* _Instruction_: Return every one of the lines below word for word, with no changes.

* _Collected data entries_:
--- Start ---

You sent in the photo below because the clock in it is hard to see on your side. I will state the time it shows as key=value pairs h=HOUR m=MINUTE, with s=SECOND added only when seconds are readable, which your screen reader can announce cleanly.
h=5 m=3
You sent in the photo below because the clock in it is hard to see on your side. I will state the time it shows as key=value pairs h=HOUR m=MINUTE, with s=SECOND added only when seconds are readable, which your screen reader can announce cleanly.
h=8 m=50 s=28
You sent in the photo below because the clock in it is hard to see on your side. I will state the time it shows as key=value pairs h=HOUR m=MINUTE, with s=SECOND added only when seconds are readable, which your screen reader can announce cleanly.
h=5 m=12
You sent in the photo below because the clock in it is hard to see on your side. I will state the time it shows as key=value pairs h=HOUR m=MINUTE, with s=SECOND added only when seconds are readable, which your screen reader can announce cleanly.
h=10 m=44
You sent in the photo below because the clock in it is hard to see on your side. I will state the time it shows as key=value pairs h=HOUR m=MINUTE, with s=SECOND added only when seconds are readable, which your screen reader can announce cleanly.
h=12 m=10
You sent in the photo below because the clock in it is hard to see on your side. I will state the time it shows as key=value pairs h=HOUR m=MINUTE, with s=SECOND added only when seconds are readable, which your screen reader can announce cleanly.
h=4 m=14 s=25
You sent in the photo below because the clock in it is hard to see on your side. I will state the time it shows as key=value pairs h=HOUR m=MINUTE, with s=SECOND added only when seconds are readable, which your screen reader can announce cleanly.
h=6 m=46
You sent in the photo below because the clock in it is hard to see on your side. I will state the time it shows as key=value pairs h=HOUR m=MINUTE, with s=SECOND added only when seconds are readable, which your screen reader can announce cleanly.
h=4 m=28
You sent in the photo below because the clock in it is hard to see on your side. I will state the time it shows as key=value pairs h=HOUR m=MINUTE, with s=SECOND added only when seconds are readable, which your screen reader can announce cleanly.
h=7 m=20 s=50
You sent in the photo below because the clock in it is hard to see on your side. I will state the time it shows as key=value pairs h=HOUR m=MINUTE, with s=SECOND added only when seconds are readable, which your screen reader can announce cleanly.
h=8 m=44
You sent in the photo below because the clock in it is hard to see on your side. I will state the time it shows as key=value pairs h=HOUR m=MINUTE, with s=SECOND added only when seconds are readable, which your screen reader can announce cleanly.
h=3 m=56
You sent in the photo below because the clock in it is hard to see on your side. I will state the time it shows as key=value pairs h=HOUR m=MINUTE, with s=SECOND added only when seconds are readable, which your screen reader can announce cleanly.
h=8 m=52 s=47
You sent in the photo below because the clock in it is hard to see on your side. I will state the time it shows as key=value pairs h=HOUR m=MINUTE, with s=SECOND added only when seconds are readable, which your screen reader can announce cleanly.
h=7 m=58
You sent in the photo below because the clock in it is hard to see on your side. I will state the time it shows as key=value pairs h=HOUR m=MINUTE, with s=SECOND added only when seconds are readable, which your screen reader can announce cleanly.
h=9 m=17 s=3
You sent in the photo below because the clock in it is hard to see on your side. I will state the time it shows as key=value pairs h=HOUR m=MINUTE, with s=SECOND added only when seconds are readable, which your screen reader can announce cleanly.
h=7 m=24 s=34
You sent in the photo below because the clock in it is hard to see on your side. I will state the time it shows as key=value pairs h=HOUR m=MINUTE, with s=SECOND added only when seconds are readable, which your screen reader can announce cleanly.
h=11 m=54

--- End ---

* _Solution_:
You sent in the photo below because the clock in it is hard to see on your side. I will state the time it shows as key=value pairs h=HOUR m=MINUTE, with s=SECOND added only when seconds are readable, which your screen reader can announce cleanly.
h=5 m=3
You sent in the photo below because the clock in it is hard to see on your side. I will state the time it shows as key=value pairs h=HOUR m=MINUTE, with s=SECOND added only when seconds are readable, which your screen reader can announce cleanly.
h=8 m=50 s=28
You sent in the photo below because the clock in it is hard to see on your side. I will state the time it shows as key=value pairs h=HOUR m=MINUTE, with s=SECOND added only when seconds are readable, which your screen reader can announce cleanly.
h=5 m=12
You sent in the photo below because the clock in it is hard to see on your side. I will state the time it shows as key=value pairs h=HOUR m=MINUTE, with s=SECOND added only when seconds are readable, which your screen reader can announce cleanly.
h=10 m=44
You sent in the photo below because the clock in it is hard to see on your side. I will state the time it shows as key=value pairs h=HOUR m=MINUTE, with s=SECOND added only when seconds are readable, which your screen reader can announce cleanly.
h=12 m=10
You sent in the photo below because the clock in it is hard to see on your side. I will state the time it shows as key=value pairs h=HOUR m=MINUTE, with s=SECOND added only when seconds are readable, which your screen reader can announce cleanly.
h=4 m=14 s=25
You sent in the photo below because the clock in it is hard to see on your side. I will state the time it shows as key=value pairs h=HOUR m=MINUTE, with s=SECOND added only when seconds are readable, which your screen reader can announce cleanly.
h=6 m=46
You sent in the photo below because the clock in it is hard to see on your side. I will state the time it shows as key=value pairs h=HOUR m=MINUTE, with s=SECOND added only when seconds are readable, which your screen reader can announce cleanly.
h=4 m=28
You sent in the photo below because the clock in it is hard to see on your side. I will state the time it shows as key=value pairs h=HOUR m=MINUTE, with s=SECOND added only when seconds are readable, which your screen reader can announce cleanly.
h=7 m=20 s=50
You sent in the photo below because the clock in it is hard to see on your side. I will state the time it shows as key=value pairs h=HOUR m=MINUTE, with s=SECOND added only when seconds are readable, which your screen reader can announce cleanly.
h=8 m=44
You sent in the photo below because the clock in it is hard to see on your side. I will state the time it shows as key=value pairs h=HOUR m=MINUTE, with s=SECOND added only when seconds are readable, which your screen reader can announce cleanly.
h=3 m=56
You sent in the photo below because the clock in it is hard to see on your side. I will state the time it shows as key=value pairs h=HOUR m=MINUTE, with s=SECOND added only when seconds are readable, which your screen reader can announce cleanly.
h=8 m=52 s=47
You sent in the photo below because the clock in it is hard to see on your side. I will state the time it shows as key=value pairs h=HOUR m=MINUTE, with s=SECOND added only when seconds are readable, which your screen reader can announce cleanly.
h=7 m=58
You sent in the photo below because the clock in it is hard to see on your side. I will state the time it shows as key=value pairs h=HOUR m=MINUTE, with s=SECOND added only when seconds are readable, which your screen reader can announce cleanly.
h=9 m=17 s=3
You sent in the photo below because the clock in it is hard to see on your side. I will state the time it shows as key=value pairs h=HOUR m=MINUTE, with s=SECOND added only when seconds are readable, which your screen reader can announce cleanly.
h=7 m=24 s=34
You sent in the photo below because the clock in it is hard to see on your side. I will state the time it shows as key=value pairs h=HOUR m=MINUTE, with s=SECOND added only when seconds are readable, which your screen reader can announce cleanly.
h=11 m=54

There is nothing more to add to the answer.